You will encounter two approaches to the integration. The older technique, the distributed integration, breaks the flight system into its individual components and incorporates only the new subroutines like aerodynamics and flight controls into the MIL frame, while reusing such basic equations as translational and attitude motions. With today’s abundance of computer memory, the newer approach, the compact integration, inserts the complete missile or aircraft into the MIL frame. It has the advantage that the code, after having been thoroughly checked out in a batch environment, is executed in its entirety in the MIL frame, thus eliminating the time-consuming validation phase.

After the MIL frame programmer has updated his simulation environment, the engineering trials are conducted as final system check. An experienced pilot at this point would be helpful in uncovering any flight anomalies. Once checkout is complete and the air combat simulation has been validated, the test-planning meeting is convened, attended by the customer, the designers, the programmers, and the pilots. They establish the scenarios, concur on the parameter space of the design variables, and lay out a detailed run schedule.

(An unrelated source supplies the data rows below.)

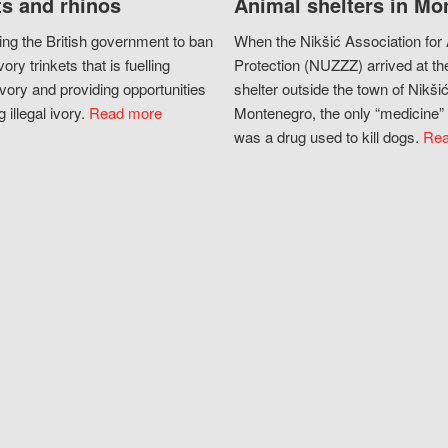
s and rhinos
Animal shelters in Mo
ing the British government to ban
When the Nikšić Association for
vory trinkets that is fuelling
Protection (NUZZZ) arrived at th
vory and providing opportunities
shelter outside the town of Nikšić
g illegal ivory.
Read more
Montenegro, the only “medicine” 
was a drug used to kill dogs.
Rea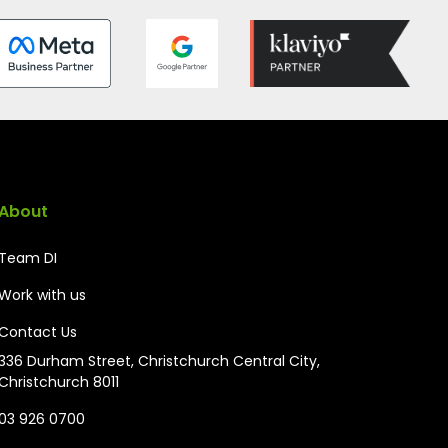
About
Team DI
Work with us
Contact Us
336 Durham Street, Christchurch Central City,
Christchurch 8011
03 926 0700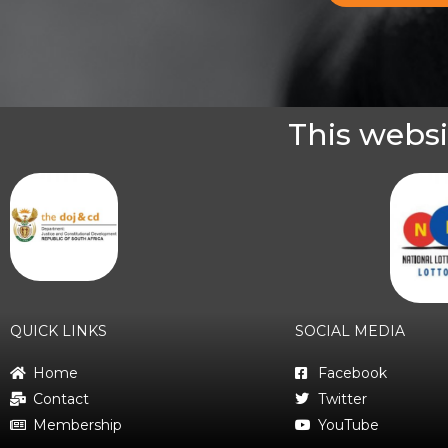
This websi
QUICK LINKS
SOCIAL MEDIA
Home
Facebook
Contact
Twitter
Membership
YouTube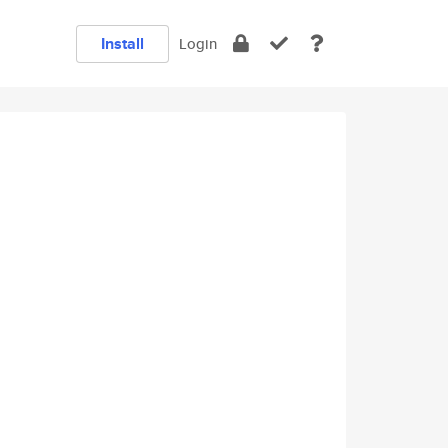
Install
Login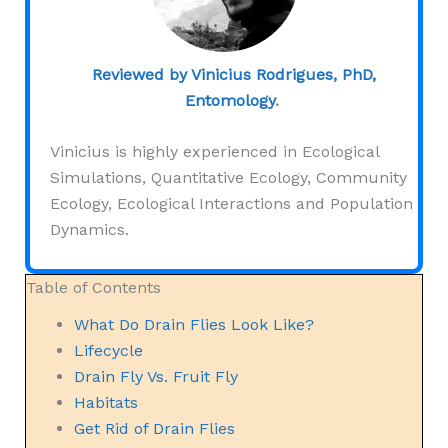
Reviewed by Vinicius Rodrigues, PhD,
Entomology
.
Vinicius is highly experienced in Ecological
Simulations, Quantitative Ecology, Community
Ecology, Ecological Interactions and Population
Dynamics.
Table of Contents
What Do Drain Flies Look Like?
Lifecycle
Drain Fly Vs. Fruit Fly
Habitats
Get Rid of Drain Flies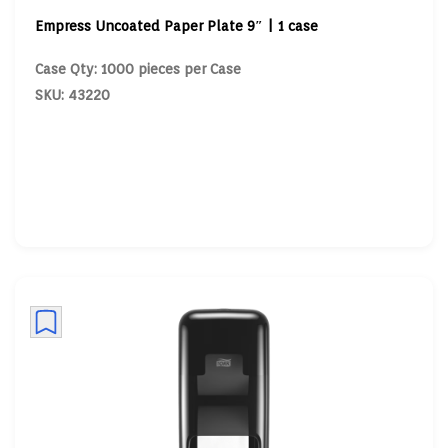
Empress Uncoated Paper Plate 9″ | 1 case
Case Qty: 1000 pieces per Case
SKU: 43220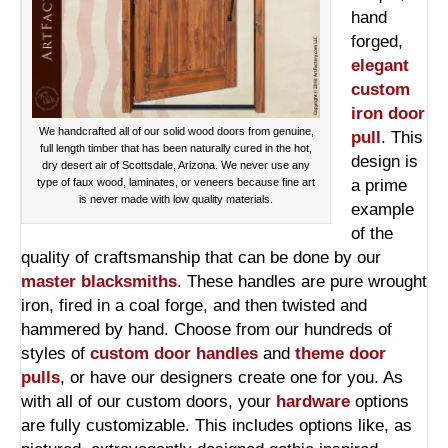
hand
forged,
elegant
custom
iron door
We handcrafted all of our solid wood doors from genuine,
pull
. This
full length timber that has been naturally cured in the hot,
design is
dry desert air of Scottsdale, Arizona. We never use any
type of faux wood, laminates, or veneers because fine art
a prime
is never made with low quality materials.
example
of the
quality of craftsmanship that can be done by our
master blacksmiths
. These handles are pure wrought
iron, fired in a coal forge, and then twisted and
hammered by hand. Choose from our hundreds of
styles of
custom door handles
and
theme door
pulls
, or have our designers create one for you. As
with all of our custom doors, your
hardware
options
are fully customizable. This includes options like, as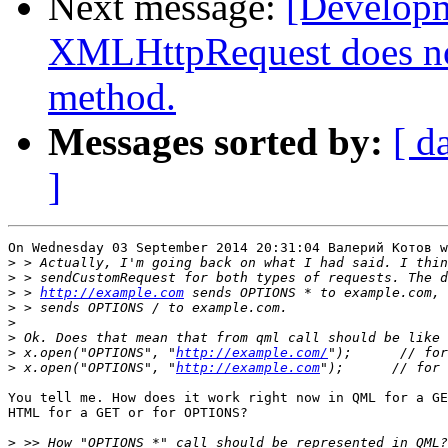
Next message:
[Develop
XMLHttpRequest does n
method.
Messages sorted by:
[ d
]
On Wednesday 03 September 2014 20:31:04 Валерий Котов w
>
>
>
 > 
http://example.com
 sends OPTIONS * to example.com, 
>
>
>
>
 x.open("OPTIONS", "
http://example.com/
>
 x.open("OPTIONS", "
http://example.com
You tell me. How does it work right now in QML for a GE
HTML for a GET or for OPTIONS?

>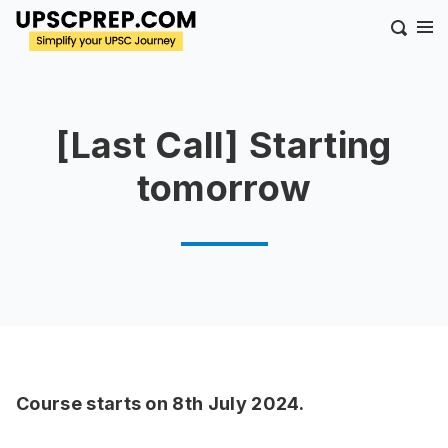
[Last Call] Starting
tomorrow
Course starts on 8th July 2024.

Finally, the time has come to call the pilots for the combat trials. During the first week, they are briefed on the mission objectives and the scenarios and given an opportunity to develop their tactics. Sometimes they question the fidelity of the simulator and the “feel” of the aircraft response. If you are the facility programmer, you have the difficult task to convince the pilots of the adequacy of your simulation for the planned trials. Once they understand that the compromises you had to make do not adversely affect their combat skills, you have won them over, and you can start with the actual test.

The conduct of the trials closely follows the established plan. The engagements are flown, the missiles launched, and the intercepts recorded. Then the parameters are changed, and the cycle repeated. All data are recorded for analysis.

During the post-trial analysis, before the measures of effectiveness are evalu­ated some of the stressing engagements must be validated. The recorded data are replayed and scrutinized. Miss distance values, which depend on the fidelity of the missile fly-out simulation, must be verified. The analyst may even have to take recourse to the original six degrees of freedom. He or she drives it with the actual
target motions and duplicates the engagement based on the high-fidelity simula­tion. Eventually, the results will be expressed in blue and red fighter exchange rates and conclusions drawn as to the best aircraft and missile designs.

Workstation simulators are particularly effective training tools for managing the aircraft’s systems. Radio communication, flight planning, and troubleshooting faulty devices are some of the exercises that can be practiced. The U. S. Air Force uses them as weapon tactics trainers, giving the pilot hands-on experience with fire control radars and weapon release switchology without expending missiles. However, to submerge the trainee into the complete flight experience the more elaborate cockpit simulator is essential.